# Sicilian Biscotti Recipe



## Theresa Lipe (Nov 1, 2002)

Since I had so many gracious responses on my pizza crust I want to share this recipe also. 
5 1/2 cup flour
6 eggs, beaten
2 cups sugar
4 1/4 teaspoons baking powder
1 cup pecans or almonds
1 cup of candied citron fruit (optional)
2 teaspoons vanilla or almond extract or orange, lemon,coffee(your choice)
1 cup of vegetable oil
1 cup chopped dates or figs or raisins (your choice)

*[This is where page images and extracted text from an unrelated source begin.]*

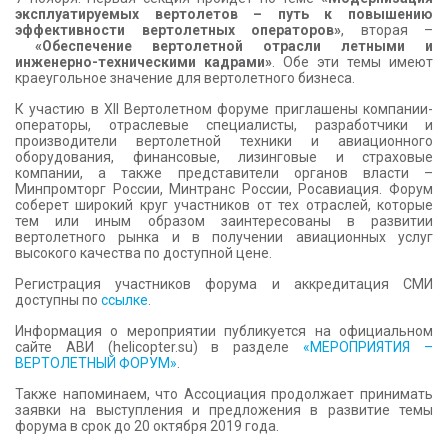
эксплуатируемых вертолетов – путь к повышению
эффективности вертолетных операторов»
, вторая –
«Обеспечение вертолетной отрасли летными и
инженерно-техническими кадрами»
. Обе эти темы имеют
краеугольное значение для вертолетного бизнеса.
К участию в XII Вертолетном форуме приглашены компании-
операторы, отраслевые специалисты, разработчики и
производители вертолетной техники и авиационного
оборудования, финансовые, лизинговые и страховые
компании, а также представители органов власти –
Минпромторг России, Минтранс России, Росавиация. Форум
соберет широкий круг участников от тех отраслей, которые
тем или иным образом заинтересованы в развитии
вертолетного рынка и в получении авиационных услуг
высокого качества по доступной цене.
Регистрация участников форума и аккредитация СМИ
доступны по
ссылке
.
Информация о мероприятии публикуется на официальном
сайте АВИ (helicopter.su) в разделе
«МЕРОПРИЯТИЯ –
ВЕРТОЛЕТНЫЙ ФОРУМ»
.
Также напоминаем, что Ассоциация продолжает принимать
заявки на выступления и предложения в развитие темы
форума в срок до 20 октября 2019 года.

Preheat oven to 350-375. Cream sugar and oil. Add eggs and flavoring. fold in nuts and fruit. Sift flour with baking powder and add to creamed mixture. Mix well. Grease and flur chookie sheets. With hands, make three long loaves (about 1 inch thick and 2 inches wide) on each sheet, allowing room between loaves. Bake loves until slightly brown, about 15 minutes. Remove from oven. While still warm, cut slices about one-half inch thick. Place slices on cookie sheets, and return to oven until tops are slightly brown. Do not broil them. If you want anise biscotti -use the pecans or almonds, about 1 tablespoon of anise seeds, and anise extract or a few drops of oil. You can use the basic recipe to make all kinds. Even substitute the 1/2 cup of flour for 1/2 cup of cocoa, add some instant coffee, chocolate chips(white chocolate is awesome) and you have chocolate mocha biscotti. A platter of lemon and orange biscotti for EAster is just ,well joyful. Enjoy all! Terry


----------



## Tirzah (May 19, 2006)

Thanks Terry! This looks good


----------